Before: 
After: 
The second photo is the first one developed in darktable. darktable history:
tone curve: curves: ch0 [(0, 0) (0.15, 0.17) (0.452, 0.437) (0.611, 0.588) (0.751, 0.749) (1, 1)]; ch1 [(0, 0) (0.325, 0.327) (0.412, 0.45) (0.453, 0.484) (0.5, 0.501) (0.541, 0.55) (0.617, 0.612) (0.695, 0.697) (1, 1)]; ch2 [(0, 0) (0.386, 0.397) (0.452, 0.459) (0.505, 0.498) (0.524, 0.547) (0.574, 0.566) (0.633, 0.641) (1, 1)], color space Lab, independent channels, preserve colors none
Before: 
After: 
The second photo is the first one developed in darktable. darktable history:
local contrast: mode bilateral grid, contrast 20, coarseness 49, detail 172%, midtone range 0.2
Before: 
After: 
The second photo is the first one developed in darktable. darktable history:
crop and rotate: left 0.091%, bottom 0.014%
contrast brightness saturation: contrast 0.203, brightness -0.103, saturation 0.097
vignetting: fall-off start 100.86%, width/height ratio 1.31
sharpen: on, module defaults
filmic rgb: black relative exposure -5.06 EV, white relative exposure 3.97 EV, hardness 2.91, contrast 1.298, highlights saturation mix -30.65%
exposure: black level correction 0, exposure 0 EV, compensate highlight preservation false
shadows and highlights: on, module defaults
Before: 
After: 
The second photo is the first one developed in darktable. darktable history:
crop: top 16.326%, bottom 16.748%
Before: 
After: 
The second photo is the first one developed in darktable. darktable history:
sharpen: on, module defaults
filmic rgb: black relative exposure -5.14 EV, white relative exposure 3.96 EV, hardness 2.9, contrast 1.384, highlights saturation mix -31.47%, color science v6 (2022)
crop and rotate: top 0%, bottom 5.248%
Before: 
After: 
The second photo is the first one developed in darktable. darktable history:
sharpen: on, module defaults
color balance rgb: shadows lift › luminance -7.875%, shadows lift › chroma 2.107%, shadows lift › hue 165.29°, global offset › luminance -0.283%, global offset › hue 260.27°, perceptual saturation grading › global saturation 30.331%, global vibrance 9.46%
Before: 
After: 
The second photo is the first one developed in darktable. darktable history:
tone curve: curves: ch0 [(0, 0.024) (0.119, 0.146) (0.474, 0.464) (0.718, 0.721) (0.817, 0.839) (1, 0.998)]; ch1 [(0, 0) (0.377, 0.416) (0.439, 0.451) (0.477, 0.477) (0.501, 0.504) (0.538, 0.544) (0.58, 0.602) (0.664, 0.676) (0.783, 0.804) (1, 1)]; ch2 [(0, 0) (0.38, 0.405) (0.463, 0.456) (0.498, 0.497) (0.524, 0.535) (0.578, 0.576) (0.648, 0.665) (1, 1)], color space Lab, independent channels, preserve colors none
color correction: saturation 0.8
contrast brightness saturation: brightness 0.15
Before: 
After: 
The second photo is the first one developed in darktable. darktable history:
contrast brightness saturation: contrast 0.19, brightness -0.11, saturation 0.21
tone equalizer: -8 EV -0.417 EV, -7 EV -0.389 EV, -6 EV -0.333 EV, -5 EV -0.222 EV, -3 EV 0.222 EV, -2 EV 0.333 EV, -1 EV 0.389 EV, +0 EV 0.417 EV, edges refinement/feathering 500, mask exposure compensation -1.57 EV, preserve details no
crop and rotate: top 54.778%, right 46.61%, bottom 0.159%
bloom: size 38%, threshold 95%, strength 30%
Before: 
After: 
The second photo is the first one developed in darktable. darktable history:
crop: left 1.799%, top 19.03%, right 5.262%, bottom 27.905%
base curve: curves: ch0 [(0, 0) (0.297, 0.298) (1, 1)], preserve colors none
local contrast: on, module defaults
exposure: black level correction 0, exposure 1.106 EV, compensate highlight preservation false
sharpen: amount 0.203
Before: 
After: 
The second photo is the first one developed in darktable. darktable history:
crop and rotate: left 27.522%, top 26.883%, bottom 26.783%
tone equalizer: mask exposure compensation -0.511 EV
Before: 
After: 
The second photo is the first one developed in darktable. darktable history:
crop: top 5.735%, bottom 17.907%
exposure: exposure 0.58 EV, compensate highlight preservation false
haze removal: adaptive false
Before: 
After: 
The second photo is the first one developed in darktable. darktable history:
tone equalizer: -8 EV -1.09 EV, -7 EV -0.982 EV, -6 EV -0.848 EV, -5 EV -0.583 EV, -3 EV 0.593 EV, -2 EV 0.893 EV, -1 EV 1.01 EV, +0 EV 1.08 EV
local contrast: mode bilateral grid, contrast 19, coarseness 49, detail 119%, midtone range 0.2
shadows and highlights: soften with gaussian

**PROBLEM REQUIREMENTS:** Reproduce the records word for word, beginning at the start of the records and ending with the line that contains "crop: top 16.326%, bottom 16.748%", with both ends included.

**EXERCISE ANSWER:**
Before: 
After: 
The second photo is the first one developed in darktable. darktable history:
tone curve: curves: ch0 [(0, 0) (0.15, 0.17) (0.452, 0.437) (0.611, 0.588) (0.751, 0.749) (1, 1)]; ch1 [(0, 0) (0.325, 0.327) (0.412, 0.45) (0.453, 0.484) (0.5, 0.501) (0.541, 0.55) (0.617, 0.612) (0.695, 0.697) (1, 1)]; ch2 [(0, 0) (0.386, 0.397) (0.452, 0.459) (0.505, 0.498) (0.524, 0.547) (0.574, 0.566) (0.633, 0.641) (1, 1)], color space Lab, independent channels, preserve colors none
Before: 
After: 
The second photo is the first one developed in darktable. darktable history:
local contrast: mode bilateral grid, contrast 20, coarseness 49, detail 172%, midtone range 0.2
Before: 
After: 
The second photo is the first one developed in darktable. darktable history:
crop and rotate: left 0.091%, bottom 0.014%
contrast brightness saturation: contrast 0.203, brightness -0.103, saturation 0.097
vignetting: fall-off start 100.86%, width/height ratio 1.31
sharpen: on, module defaults
filmic rgb: black relative exposure -5.06 EV, white relative exposure 3.97 EV, hardness 2.91, contrast 1.298, highlights saturation mix -30.65%
exposure: black level correction 0, exposure 0 EV, compensate highlight preservation false
shadows and highlights: on, module defaults
Before: 
After: 
The second photo is the first one developed in darktable. darktable history:
crop: top 16.326%, bottom 16.748%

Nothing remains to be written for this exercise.